Let’s look at some additional details of regression analysis.

library(lehmansociology)
load("~/data/RMS_Titanic.Rda")

library(pander)

results2<-lm(Survival ~ Gender, RMS_Titanic)
results3<-lm(Survival ~ Gender + Crew, RMS_Titanic)

pander(results2)

Fitting linear model: Survival ~ Gender
	Estimate	Std. Error	t value	Pr(>\|t\|)
Gender	0.5258	0.02125	24.74	1.815e-119
(Intercept)	0.2067	0.00997	20.73	2.127e-87

summary(results2)$r.squared

## [1] 0.2171981

pander(results3)

Fitting linear model: Survival ~ Gender + Crew
	Estimate	Std. Error	t value	Pr(>\|t\|)
Gender	0.5416	0.02302	23.53	2.24e-109
Crew	0.03472	0.01944	1.786	0.07431
(Intercept)	0.1892	0.01398	13.54	3.541e-40

summary(results3)$r.squared

## [1] 0.2183283

This presents the regression results in tabular form. Notice two additional itemsl PR(>|t|) and the R squared.

The “P values” represent: The probability of a random sample from a population giving you this estimate or higher if the true population value for the coefficient is 0 (the null hypothesis is true). You will see P values in many articles. The smaller the p value, the less likely that you would get a sample like this from a population where the coeffient is 0. Researcher often use .05, . 01, and .001 as cut off values for saying a result is “statistically significant.” That means that they can “reject the null hypothesis” even though they never should say they “accept” a different hypothesis. In this kind of research “reject the null” is the strongest statement you can make. You never say your hypothesis is proved.

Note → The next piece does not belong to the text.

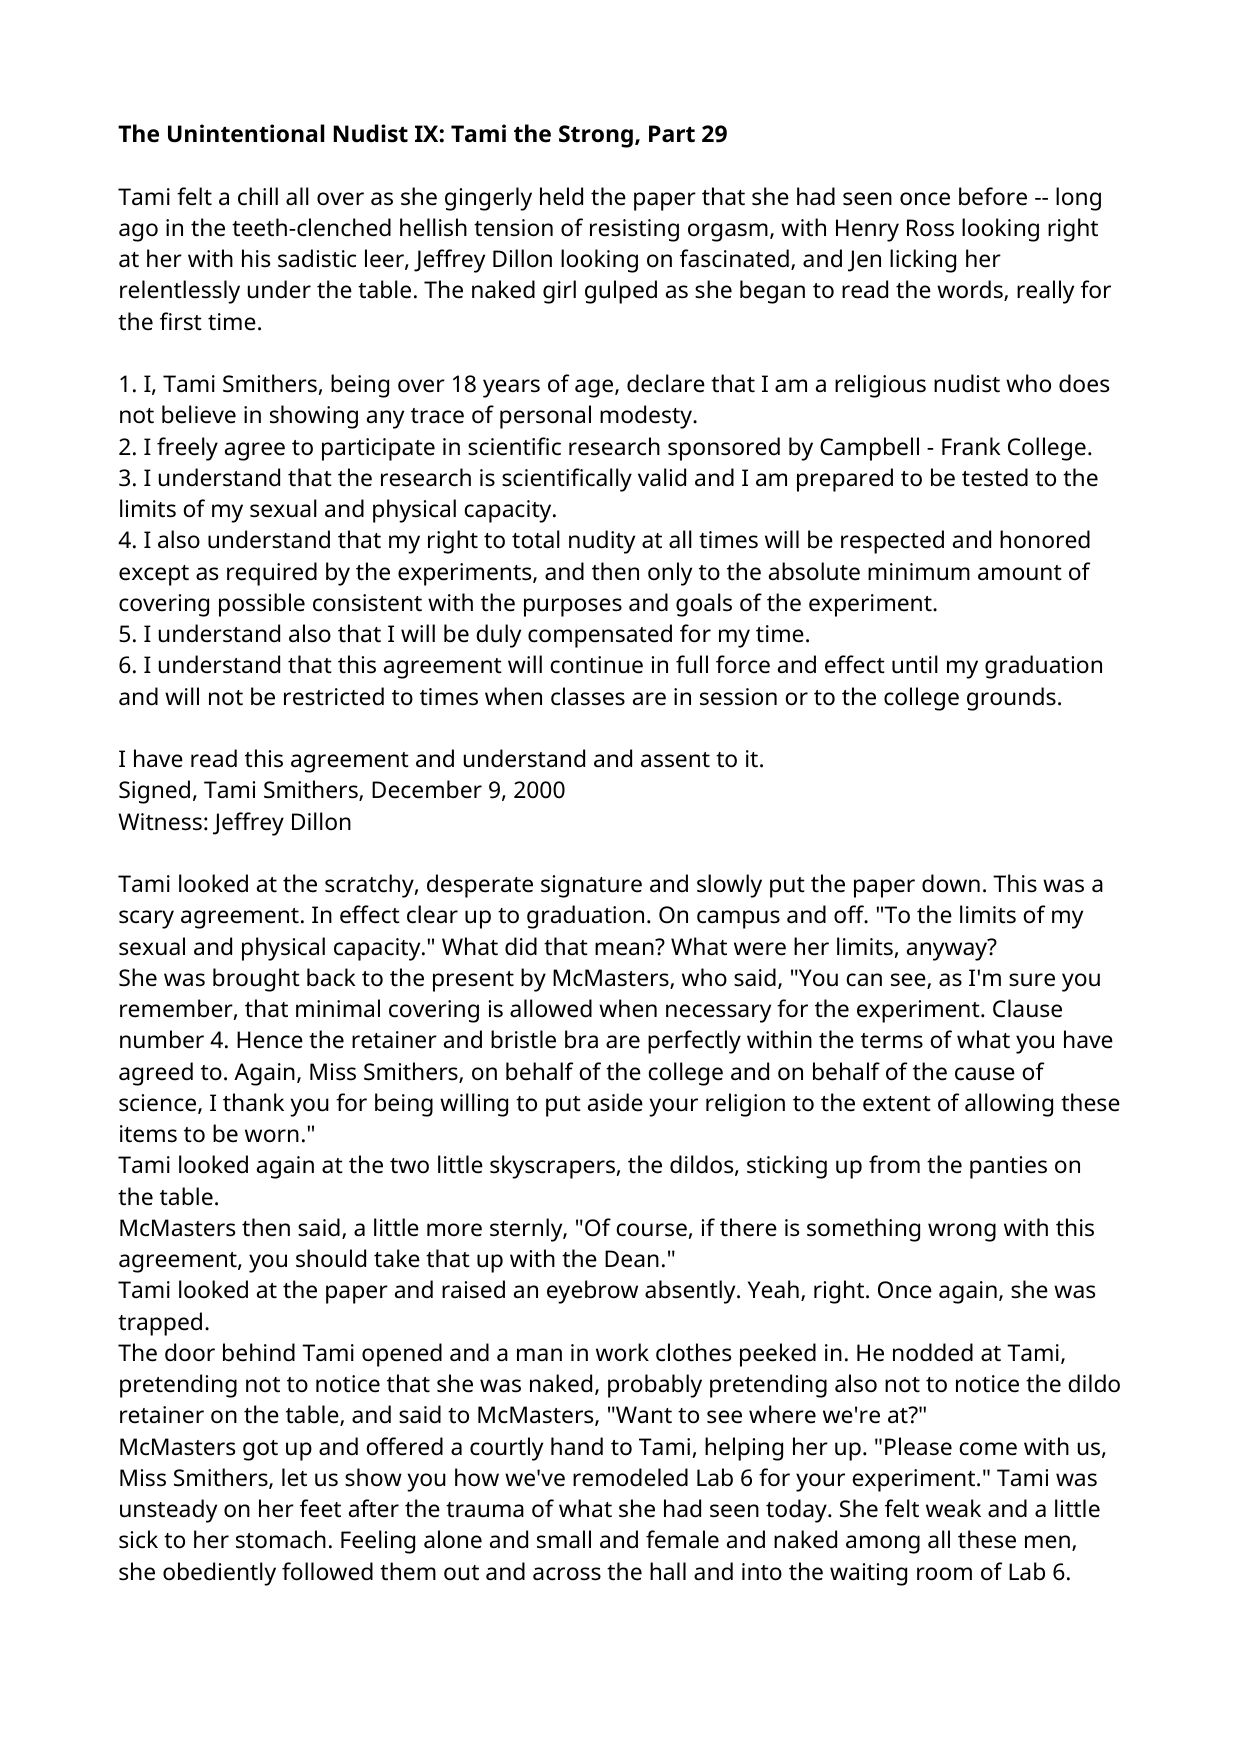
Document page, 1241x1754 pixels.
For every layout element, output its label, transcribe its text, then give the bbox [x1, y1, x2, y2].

$R^2$ squared represents the proportion of variance explained. It goes from 0 to 1, with one being when the independent variables give you predicted $y$ values that are all exactly equal to the $y$ values in the data. $R^2$ of 0 would mean that there is no linear relationship or, in other words, that the coefficient is 0.

How to make nice math notation.

$\hat{y}$ $\hat{y}$

$R^2$ $R^2$